**Questions to answer**
1. Answer these from the passage on Petronius Maximus, one line each, marked (a), (b), (c):
(a) Whom did Maximus appoint as magister militum?
(b) On what date did Maximus ride out of the city and meet his death?
(c) For how long did Geiseric sack Rome?
2. From the passage on Petronius Maximus, list every kind of structure that modern historians such as John Henry Haaren state was destroyed during the sack of Rome.

**Document extract**
Segment Open

After gaining control of the royal palace, Maximus consolidated his hold on power by immediately marrying Licinia Eudoxia, the widow of Valentinian.[15] She married him reluctantly, suspecting that he had been involved in the murder of her late husband; and indeed Maximus treated Valentinian III's assassins with considerable favour.[7] The eastern court at Constantinople refused to recognise his accession. To further secure his position Maximus quickly appointed Avitus as magister militum and sent him on a mission to Toulouse to gain the support of the Visigoths.[16] He also proceeded to cancel the betrothal of Licinia's daughter, Eudocia, to Huneric, the son of the Vandal king Geiseric, and marry her to his own son. Again he anticipated that this would further his and his family's imperial credentials. This repudiation infuriated the Vandal king, who only needed the excuse of Licinia's despairing appeal to the Vandal court to begin preparations for the invasion of Italy.[17]

By May, within two months of Maximus gaining the throne, news reached Rome that Geiseric was sailing for Italy. As the news spread, panic gripped the city and many of its inhabitants took to flight.[7] The Emperor, aware that Avitus had not yet returned with the expected Visigothic aid, decided that it was fruitless to mount a defence against the Vandals. So he attempted to organise his escape, urging the Senate to accompany him. However, in the panic, Petronius Maximus was abandoned by his bodyguard and entourage and left to fend for himself.[7]

As Maximus rode out of the city on his own on 31 May 455, he was set upon by an angry mob, which stoned him to death (another account has it that he was killed by "a certain Roman soldier named Ursus").[18] His body was mutilated and flung into the Tiber.[7] He had reigned for only seventy-five days. His son from his first marriage, Palladius, who had held the title of caesar between 17 March and 31 May, and who had married his stepsister Eudocia, was probably executed.[7][19]

Aftermath

A depiction of the sack of Rome by the Vandals

On 2 June 455, three days after Maximus' death, Geiseric captured the city of Rome and sacked it for two weeks. Amidst the pillaging and looting of the city, and in response to the pleas of Pope Leo I, the Vandals are said to have refrained from arson, torture, and murder.[20] Such modern historians as John Henry Haaren state that temples, public buildings, private houses and even the emperor's palace were destroyed. The Vandals also shipped many boatloads of Romans to North Africa as slaves, destroyed works of art and killed a number of citizens. The Vandals' activities during the sack gave rise to the modern term vandalism.[21] Geiseric also carried away the empress Licinia Eudoxia and her daughters Placidia and Eudocia.[22]

See also

  • Ancient Rome: The Rise and Fall of an Empire

References

  1. Drinkwater & Elton 2002, pp. 118, 120.

Segment Closed

**Data under study**
Segment Open

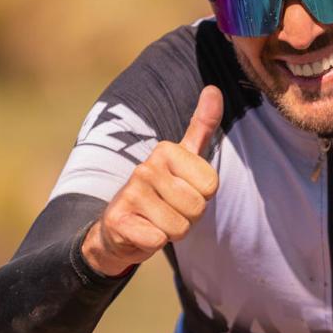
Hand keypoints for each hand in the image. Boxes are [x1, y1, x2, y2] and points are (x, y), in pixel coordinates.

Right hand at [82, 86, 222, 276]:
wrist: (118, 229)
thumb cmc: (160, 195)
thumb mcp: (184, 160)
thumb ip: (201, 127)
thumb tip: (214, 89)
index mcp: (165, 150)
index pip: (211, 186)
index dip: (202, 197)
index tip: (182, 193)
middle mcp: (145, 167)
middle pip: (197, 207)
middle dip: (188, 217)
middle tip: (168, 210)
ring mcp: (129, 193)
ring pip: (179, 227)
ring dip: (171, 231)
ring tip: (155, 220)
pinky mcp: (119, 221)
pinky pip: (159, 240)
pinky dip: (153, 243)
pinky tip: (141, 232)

Segment Closed
Segment Open

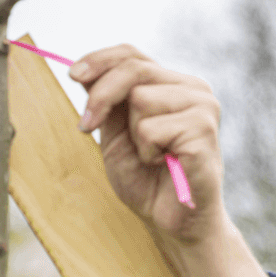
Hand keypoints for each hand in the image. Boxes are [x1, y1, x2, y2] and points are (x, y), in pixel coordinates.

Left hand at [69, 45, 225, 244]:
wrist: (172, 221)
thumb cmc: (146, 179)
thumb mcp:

Segment Closed
Segment Open

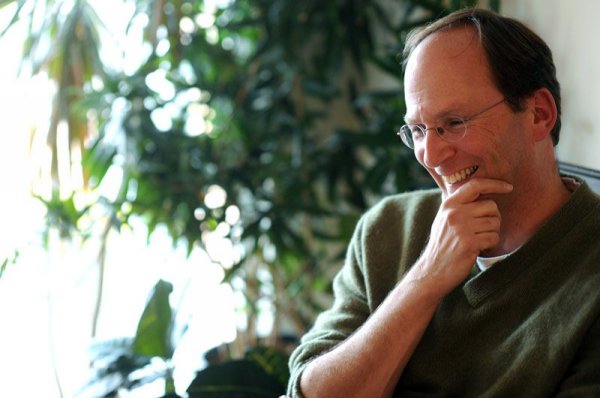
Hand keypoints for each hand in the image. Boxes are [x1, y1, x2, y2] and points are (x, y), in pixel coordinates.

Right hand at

Segment Closed

**Answers by task**
1.
(a) Avitus
(b) 31 May 455
(c) Two weeks

2.
- Temples
- Public buildings
- Private houses
- The emperor's palace